Ahora las cosas van de mal en peor, consecuencia lógica de la falta de atención al negocio. Los ingresos han bajado, no así la suma de los extorsionadores. Para ellos no hay argumentos que valgan y los hagan razonar. Esto se convirtió en un círculo vicioso al que no le veo salida. Seguramente, de seguir como vamos llegará el día en que no tenga la cantidad que me exigen, no porque no se las quiera dar sino que literalmente no la tendré en mis manos. Mi mujer no parece entenderlo y sigue terca en no querer marcharse con mis hijos a casa de sus padres en Durango. Piensa que me quiero deshacer de ella, así me lo dijo el otro día. A punto estuve de soltarle una cachetada, no lo hice para no complicar aún más nuestra relación, que va de mal en peor a raíz de lo indisoluble del asunto de los extorsionadores.

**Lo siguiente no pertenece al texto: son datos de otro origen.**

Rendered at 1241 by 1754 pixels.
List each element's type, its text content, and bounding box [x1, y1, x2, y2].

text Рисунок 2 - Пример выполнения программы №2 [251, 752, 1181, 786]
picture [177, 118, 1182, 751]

Como si no fuera suficiente este problema, hace unos días nos enteramos que mi suegro había sido víctima de un asalto. Quedó mal herido, casi al borde de la muerte. Mi mujer tuvo que viajar sola a ver a su padre, dejándome al cuidado de los muchachos. El mayor sabe perfectamente lo que nos está ocurriendo y no está dispuesto a permitir que nos sigan extorsionando. Pero el pobre apenas tiene dieciocho años y no sabe defenderse. Lo he tenido que convencer, a regañadientes, de que muy pronto terminará la pesadilla. Me pregunta cómo y cuándo será eso y lo único que puedo hacer es inventar una serie de mentiras que ni yo mismo me creo. Lo que sé con absoluta certeza es que no podré contenerlo por mucho tiempo, y que en su inconciencia sería capaz de una acción descabellada.

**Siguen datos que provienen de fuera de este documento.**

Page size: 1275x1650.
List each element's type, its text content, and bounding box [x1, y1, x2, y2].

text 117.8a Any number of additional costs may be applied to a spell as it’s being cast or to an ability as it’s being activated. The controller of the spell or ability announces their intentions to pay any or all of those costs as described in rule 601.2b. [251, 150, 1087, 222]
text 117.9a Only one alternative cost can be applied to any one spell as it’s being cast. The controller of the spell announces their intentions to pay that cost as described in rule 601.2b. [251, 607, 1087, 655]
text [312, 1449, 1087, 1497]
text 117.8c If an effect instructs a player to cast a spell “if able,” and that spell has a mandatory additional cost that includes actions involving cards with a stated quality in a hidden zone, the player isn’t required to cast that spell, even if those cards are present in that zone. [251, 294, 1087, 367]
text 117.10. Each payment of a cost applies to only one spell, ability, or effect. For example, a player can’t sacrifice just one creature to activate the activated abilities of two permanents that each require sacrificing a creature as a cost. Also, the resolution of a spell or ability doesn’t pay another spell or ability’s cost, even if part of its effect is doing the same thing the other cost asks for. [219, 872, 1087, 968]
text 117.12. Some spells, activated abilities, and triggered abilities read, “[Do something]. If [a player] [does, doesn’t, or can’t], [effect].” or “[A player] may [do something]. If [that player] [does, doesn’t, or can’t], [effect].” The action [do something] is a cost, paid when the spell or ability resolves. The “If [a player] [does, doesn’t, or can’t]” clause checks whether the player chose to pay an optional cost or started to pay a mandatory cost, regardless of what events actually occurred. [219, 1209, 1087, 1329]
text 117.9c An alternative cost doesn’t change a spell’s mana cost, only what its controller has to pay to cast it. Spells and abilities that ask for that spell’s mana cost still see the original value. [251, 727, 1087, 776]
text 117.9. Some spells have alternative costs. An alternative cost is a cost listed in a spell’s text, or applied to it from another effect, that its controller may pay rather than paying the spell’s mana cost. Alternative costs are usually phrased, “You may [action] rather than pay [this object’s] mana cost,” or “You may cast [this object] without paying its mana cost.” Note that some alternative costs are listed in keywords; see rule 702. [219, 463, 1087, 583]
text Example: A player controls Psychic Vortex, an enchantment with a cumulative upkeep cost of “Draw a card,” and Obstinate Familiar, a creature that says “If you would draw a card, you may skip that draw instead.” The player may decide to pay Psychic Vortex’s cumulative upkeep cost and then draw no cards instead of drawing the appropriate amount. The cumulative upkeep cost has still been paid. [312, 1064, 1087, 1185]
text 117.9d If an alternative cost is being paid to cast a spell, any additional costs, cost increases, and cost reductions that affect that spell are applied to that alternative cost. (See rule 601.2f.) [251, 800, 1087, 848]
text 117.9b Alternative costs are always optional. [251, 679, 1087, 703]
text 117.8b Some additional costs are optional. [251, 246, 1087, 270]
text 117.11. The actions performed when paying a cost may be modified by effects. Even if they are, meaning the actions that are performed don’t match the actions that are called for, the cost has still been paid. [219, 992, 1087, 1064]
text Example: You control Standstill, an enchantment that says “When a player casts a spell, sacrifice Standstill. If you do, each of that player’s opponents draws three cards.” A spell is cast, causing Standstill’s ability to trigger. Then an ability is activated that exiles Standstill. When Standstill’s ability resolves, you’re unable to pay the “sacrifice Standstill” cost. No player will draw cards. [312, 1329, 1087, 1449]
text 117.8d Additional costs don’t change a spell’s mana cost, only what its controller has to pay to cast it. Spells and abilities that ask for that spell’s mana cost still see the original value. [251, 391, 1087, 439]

He llegado a la conclusión de que no tenemos más remedio que abandonar todos nuestros bienes, perder nuestro patrimonio como si fuéramos víctimas de un siniestro muy dramático, y resignarnos a vivir en la pobreza más lacerante el tiempo que tarde en poder hacerme de otro negocio, en una ciudad donde no puedan encontrarme los extorsionadores. Tendré que arriesgarme, no me queda de otra, porque el círculo se está estrechando y no debo aceptar perder a mi familia, lo que seguramente sucederá si no actúo con la desesperación de la emergencia cotidiana en que se ha convertido mi vida. Tan sólo imaginar que una cosa así le llegara a suceder a uno de mis hijos cuando sean adultos, me enerva y hace que casi llore de rabia. ¡Qué terrible es vivir en un país donde la ley es puro cuento!